After enjoying a record-breaking box office opening for a foreign film, Bong Joon-ho’s Parasite might very well be the best film of the year. Following a unanimous Palme d’Or win at the 2019 Cannes Film Festival and a limited release in New York City and Los Angeles, Parasite is now showing in theaters across the country.
The film revolves around the relationship between the Kims, a down-and-out family of gig-economy and service-job workers, and the Parks, a wealthy family living in a former architect’s stately mansion. After falling into an English tutoring job for the Park family’s daughter, Ki-woo Kim’s (Choi Woo-shik) family finds ways for each member of their family to take on a job in the house while hiding the true nature of their familial bonds. The title Parasite seems to be a reference to the Kim family’s “leeching” of the rich Parks’ money through a series of hijinks and deception. At the same time, as the movie progresses and the Kims pull off their elaborate heist, it is increasingly clear that this is, in some ways, a codependent leeching, wherein the rich are unable to facilitate their own existence outside of the labor of the less fortunate.
Beyond this relationship and without revealing too much, the movie also questions the implications of fortune for each family. While the Parks are unscathed by economic relationships, environmental catastrophe, and personal struggles, the Kims are constantly digging their nails in, becoming more and more acutely aware of the extreme precariousness their momentary success relies on. The movie is a potent reminder of one of the fundamental conditions of contemporary capitalism––in a world of ever-widening stratification and inequality, there is always somebody below you, ready to grab your spot in the middle class.

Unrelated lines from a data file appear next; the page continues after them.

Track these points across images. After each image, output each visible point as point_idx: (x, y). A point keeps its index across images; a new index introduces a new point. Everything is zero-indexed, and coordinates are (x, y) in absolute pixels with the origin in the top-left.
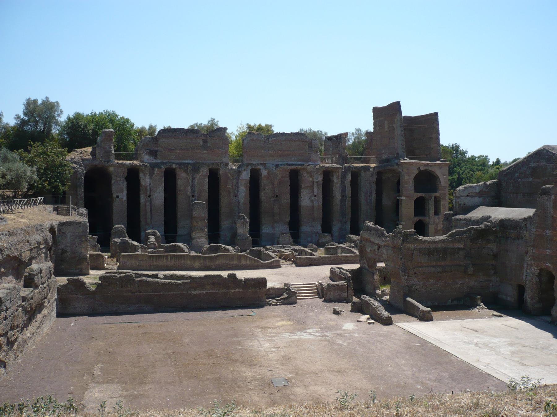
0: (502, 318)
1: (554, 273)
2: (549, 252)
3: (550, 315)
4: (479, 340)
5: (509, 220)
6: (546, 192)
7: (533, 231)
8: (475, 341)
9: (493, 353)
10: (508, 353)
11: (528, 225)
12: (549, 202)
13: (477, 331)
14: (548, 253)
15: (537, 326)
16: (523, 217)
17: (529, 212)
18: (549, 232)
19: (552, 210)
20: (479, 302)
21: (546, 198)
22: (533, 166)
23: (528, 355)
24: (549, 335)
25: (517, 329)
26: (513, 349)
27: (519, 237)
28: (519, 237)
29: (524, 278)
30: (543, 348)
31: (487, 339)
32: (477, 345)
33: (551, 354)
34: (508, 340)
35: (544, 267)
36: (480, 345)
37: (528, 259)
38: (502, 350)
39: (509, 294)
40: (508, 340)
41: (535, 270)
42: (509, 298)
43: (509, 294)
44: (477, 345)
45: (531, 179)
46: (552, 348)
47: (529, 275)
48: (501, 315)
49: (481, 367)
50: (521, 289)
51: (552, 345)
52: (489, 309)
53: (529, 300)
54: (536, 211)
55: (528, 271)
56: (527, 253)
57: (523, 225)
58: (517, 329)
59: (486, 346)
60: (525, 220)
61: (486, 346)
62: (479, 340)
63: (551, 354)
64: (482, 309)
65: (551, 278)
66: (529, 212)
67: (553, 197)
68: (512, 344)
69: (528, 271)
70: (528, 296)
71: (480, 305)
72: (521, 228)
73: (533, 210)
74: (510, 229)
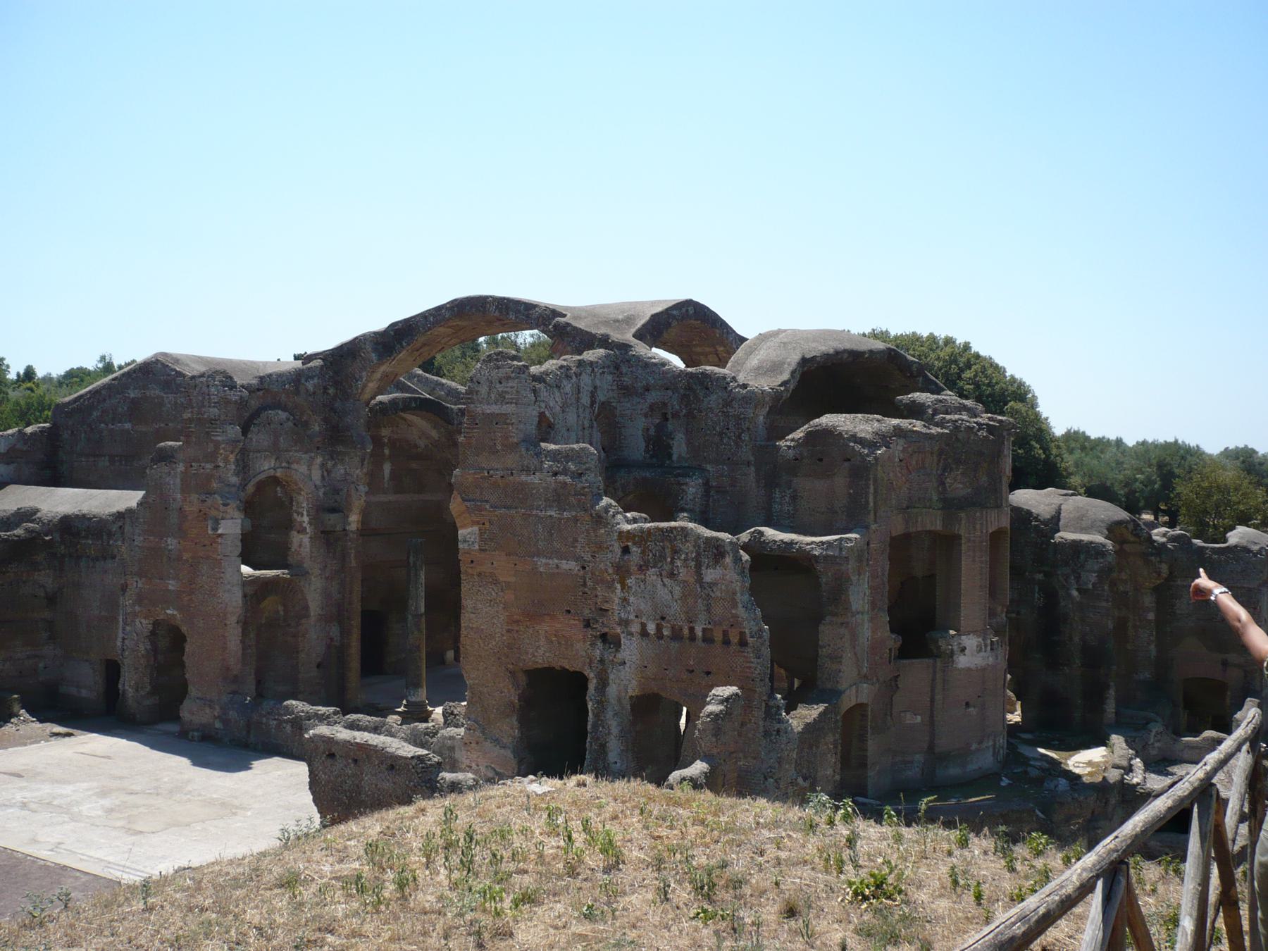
0: (72, 738)
1: (184, 629)
2: (172, 585)
3: (176, 718)
4: (28, 794)
5: (83, 518)
6: (166, 457)
7: (139, 540)
8: (19, 797)
9: (66, 818)
10: (100, 813)
11: (127, 528)
12: (173, 477)
13: (19, 776)
14: (170, 587)
15: (154, 746)
16: (114, 510)
17: (129, 499)
18: (172, 543)
19: (179, 496)
20: (16, 708)
21: (166, 469)
22: (132, 395)
23: (142, 810)
24: (184, 762)
25: (109, 758)
26: (107, 802)
27: (106, 555)
28: (106, 555)
29: (119, 644)
30: (171, 792)
31: (46, 789)
32: (24, 806)
33: (189, 800)
34: (95, 784)
35: (161, 617)
36: (33, 806)
37: (127, 601)
38: (85, 808)
39: (85, 682)
40: (95, 784)
41: (143, 625)
42: (84, 693)
43: (85, 682)
44: (24, 806)
45: (128, 426)
46: (189, 788)
47: (131, 639)
48: (70, 730)
49: (43, 853)
50: (112, 670)
51: (189, 781)
52: (41, 722)
53: (130, 692)
54: (144, 497)
55: (128, 628)
56: (124, 589)
57: (114, 528)
58: (109, 758)
59: (48, 805)
60: (120, 516)
61: (48, 805)
62: (28, 794)
63: (189, 800)
64: (25, 724)
65: (178, 639)
66: (129, 499)
67: (181, 467)
68: (104, 793)
69: (128, 628)
70: (130, 683)
71: (17, 716)
72: (110, 534)
73: (138, 495)
74: (86, 537)
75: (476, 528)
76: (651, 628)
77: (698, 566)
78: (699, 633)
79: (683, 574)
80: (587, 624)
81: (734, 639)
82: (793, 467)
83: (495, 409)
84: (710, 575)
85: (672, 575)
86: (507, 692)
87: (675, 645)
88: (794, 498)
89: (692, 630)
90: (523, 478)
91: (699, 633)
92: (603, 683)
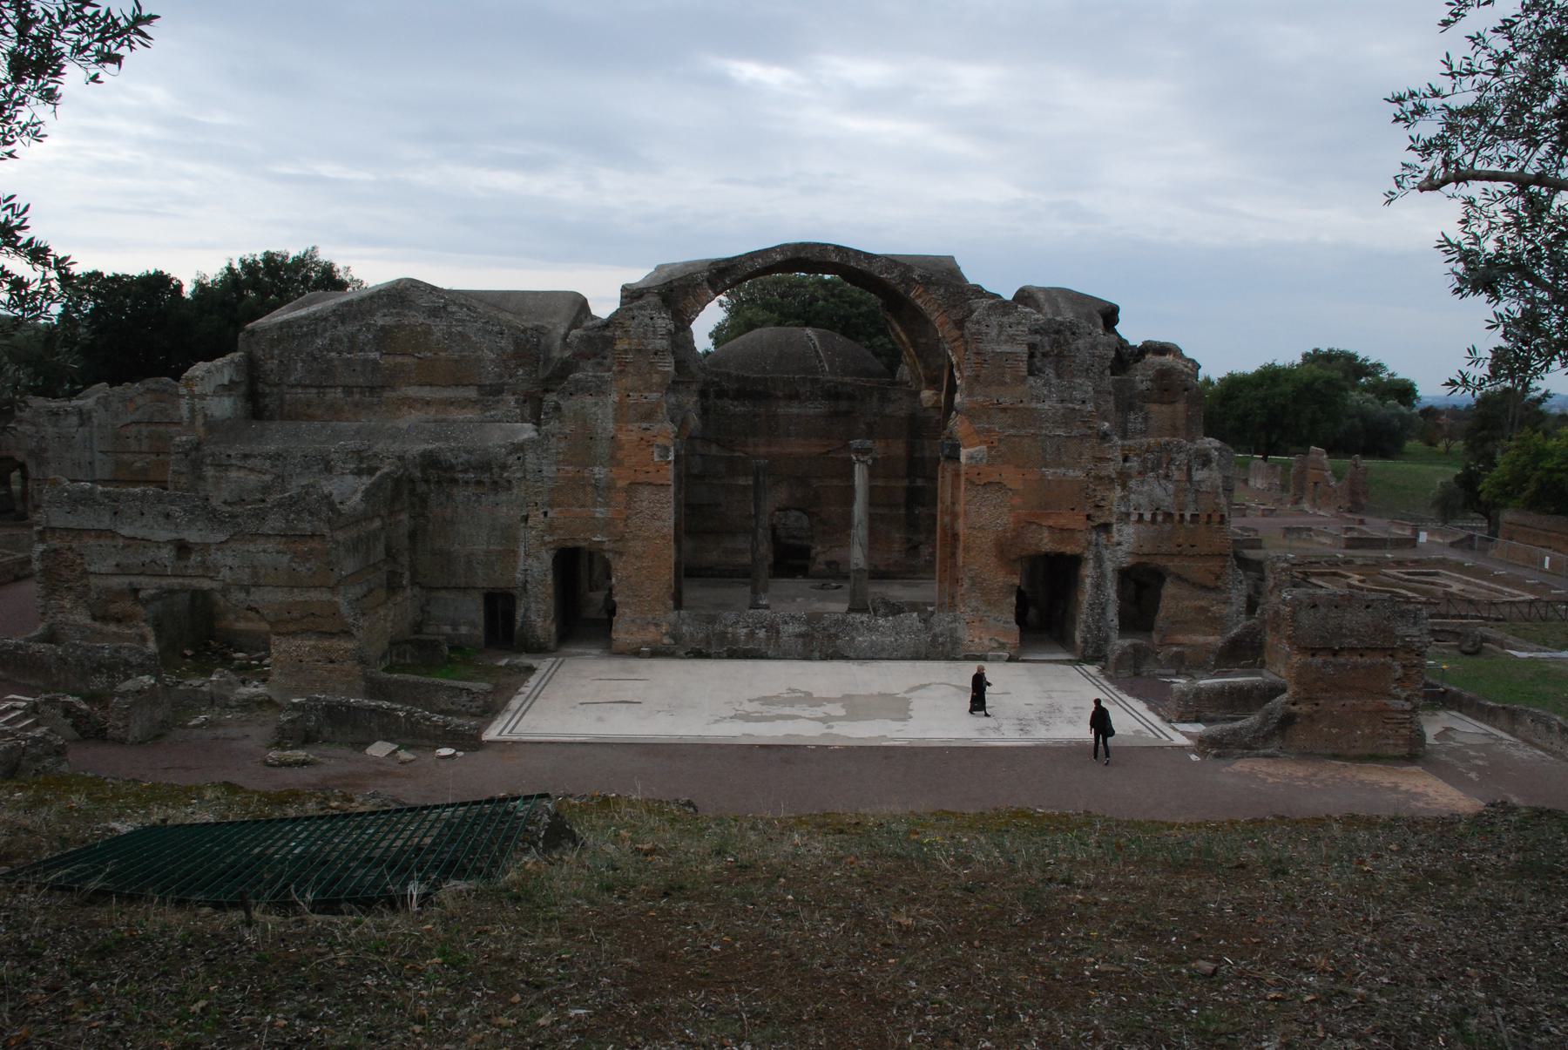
75: (984, 447)
76: (1148, 517)
77: (1189, 470)
78: (1188, 517)
79: (1176, 475)
80: (1088, 517)
81: (1216, 518)
82: (1146, 397)
83: (1006, 348)
84: (1198, 475)
85: (1167, 477)
86: (1006, 580)
87: (1168, 527)
88: (1146, 419)
89: (1182, 516)
90: (1033, 405)
91: (1188, 517)
92: (1099, 561)
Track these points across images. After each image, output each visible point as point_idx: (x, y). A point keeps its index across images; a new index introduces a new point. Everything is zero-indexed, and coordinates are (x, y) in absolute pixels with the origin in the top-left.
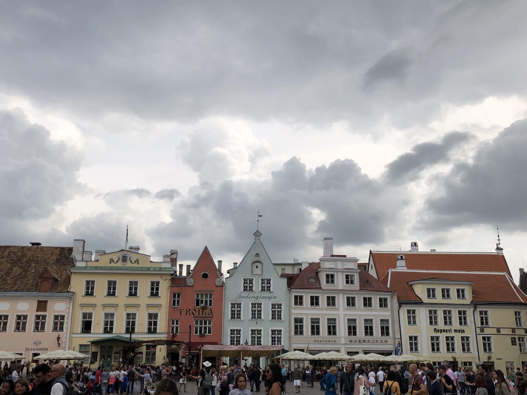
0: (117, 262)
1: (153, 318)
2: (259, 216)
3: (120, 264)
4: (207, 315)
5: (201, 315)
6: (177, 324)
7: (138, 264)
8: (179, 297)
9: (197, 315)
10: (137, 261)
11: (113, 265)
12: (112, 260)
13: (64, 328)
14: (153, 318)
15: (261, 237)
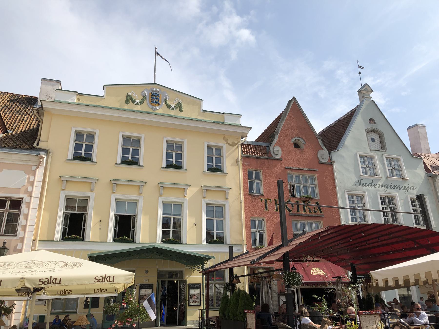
0: (141, 103)
1: (215, 212)
2: (360, 67)
3: (146, 107)
4: (313, 213)
5: (302, 212)
6: (261, 227)
7: (181, 111)
8: (258, 178)
9: (295, 211)
10: (179, 106)
11: (131, 106)
12: (129, 99)
13: (19, 229)
14: (215, 212)
15: (371, 95)
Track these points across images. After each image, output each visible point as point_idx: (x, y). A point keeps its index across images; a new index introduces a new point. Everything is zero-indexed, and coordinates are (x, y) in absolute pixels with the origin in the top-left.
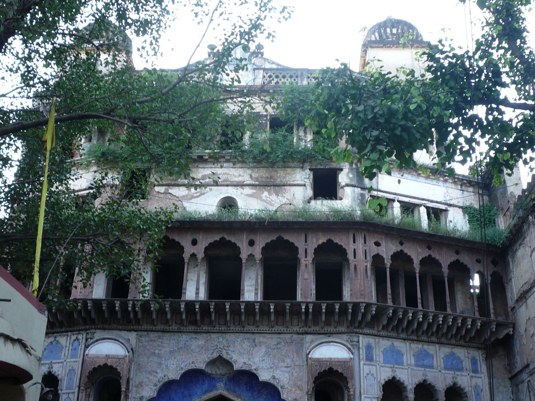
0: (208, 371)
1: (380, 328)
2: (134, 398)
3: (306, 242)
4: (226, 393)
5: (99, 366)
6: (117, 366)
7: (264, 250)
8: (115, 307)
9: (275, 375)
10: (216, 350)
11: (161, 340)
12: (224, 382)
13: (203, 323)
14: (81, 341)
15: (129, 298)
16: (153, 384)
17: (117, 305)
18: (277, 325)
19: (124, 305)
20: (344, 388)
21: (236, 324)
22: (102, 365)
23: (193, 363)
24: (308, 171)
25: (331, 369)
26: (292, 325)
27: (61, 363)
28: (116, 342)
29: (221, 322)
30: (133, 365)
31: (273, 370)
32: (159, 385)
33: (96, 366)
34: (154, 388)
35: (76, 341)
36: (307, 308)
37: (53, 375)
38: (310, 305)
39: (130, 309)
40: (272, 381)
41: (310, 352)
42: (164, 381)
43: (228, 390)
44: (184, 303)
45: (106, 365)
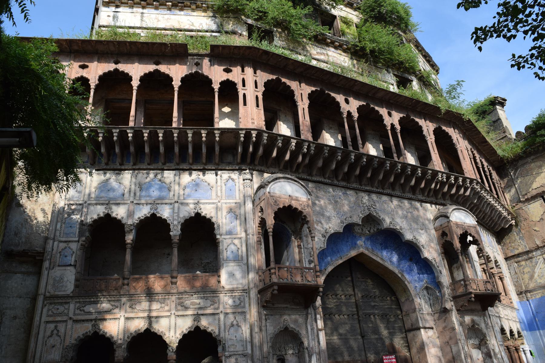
2: (306, 248)
4: (366, 252)
12: (363, 240)
14: (237, 181)
24: (392, 75)
27: (214, 203)
34: (323, 239)
35: (230, 181)
37: (204, 217)
40: (414, 241)
43: (367, 249)
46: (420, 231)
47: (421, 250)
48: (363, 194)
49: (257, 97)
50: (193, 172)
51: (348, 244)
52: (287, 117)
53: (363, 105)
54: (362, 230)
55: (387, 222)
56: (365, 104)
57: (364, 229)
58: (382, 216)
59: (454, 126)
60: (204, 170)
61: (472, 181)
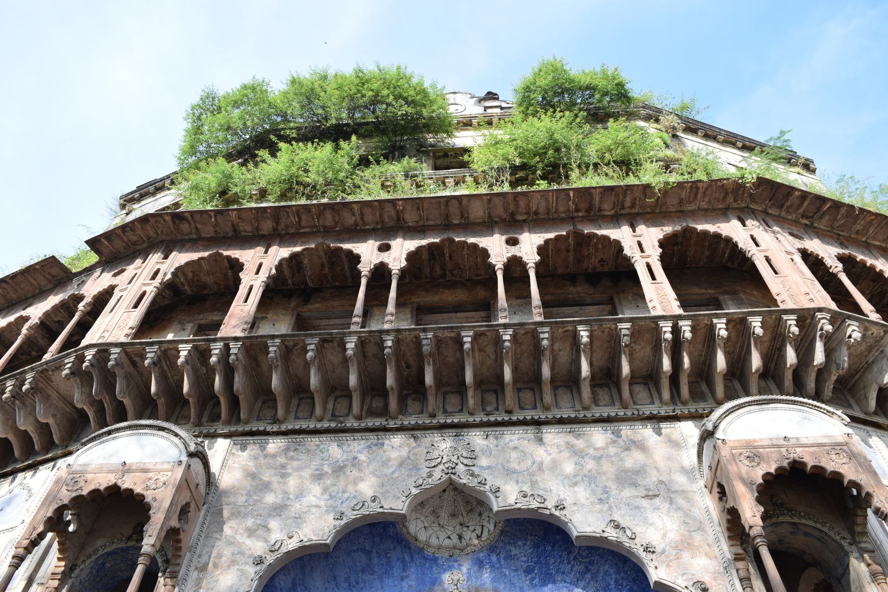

As the movie digs into a complex web of familial and class relationships, it is simultaneously visceral and in-your-face while maintaining a hyper-neurotic attention to detail. Blood, urine, and sewage water flow freely alongside shots of perfectly manicured flora and carefully prepared fruit plates. The climax of the movie is as small as a wrinkle of the nose. This diligent attention to detail can be attributed to Joon-ho’s directing style, which includes detailed comic-like storyboarding and no coverage. The cast, while not star-studded to an American audience, includes veteran Korean actors including Joon-ho’s frequent collaborators Song Kang-ho and Choi Woo-shik.
The film has a distinctly Korean flavor––Korean cinema has a standing history of drawing attention to what some have labeled “dirt spoons” and “gold spoons,” or the visible and growing gap between the “haves” and the “have-nots.” This visible gap is driven home through an immaculate use of production design, from a tongue-in-cheek made-up Korean dish called “ramdon” to the way various lights are used throughout the movie to symbolize the resources available to a character at any given moment. The movie is at its strongest when it outlines the anatomy of these class distinctions, and at its weakest when it chooses instead to delve into individual character’s emotional or romantic obligations.
As it digs through the ever-expanding series of traumas and complexities embodied by the ensemble cast, the movie refuses neat genre categorization. Instead, it picks and chooses genre conventions from horror, comedy, and thriller movies that make even a bloody massacre seem tongue-in-cheek or cause a scene of familial solidarity to be laced with suspense. This slippage between lighthearted wry comedy and dramatic catastrophe drives home the scalar effects of poverty and exclusion. The laughter permeates the characters’ deepest traumas and hopes while they dream of escaping this twisted, parasitic system.
Parasite is currently showing at Chicago’s ArcLight Cinemas, AMC River East 21, Landmark’s Century Centre Cinema, and ShowPlace ICON Theatres at Roosevelt.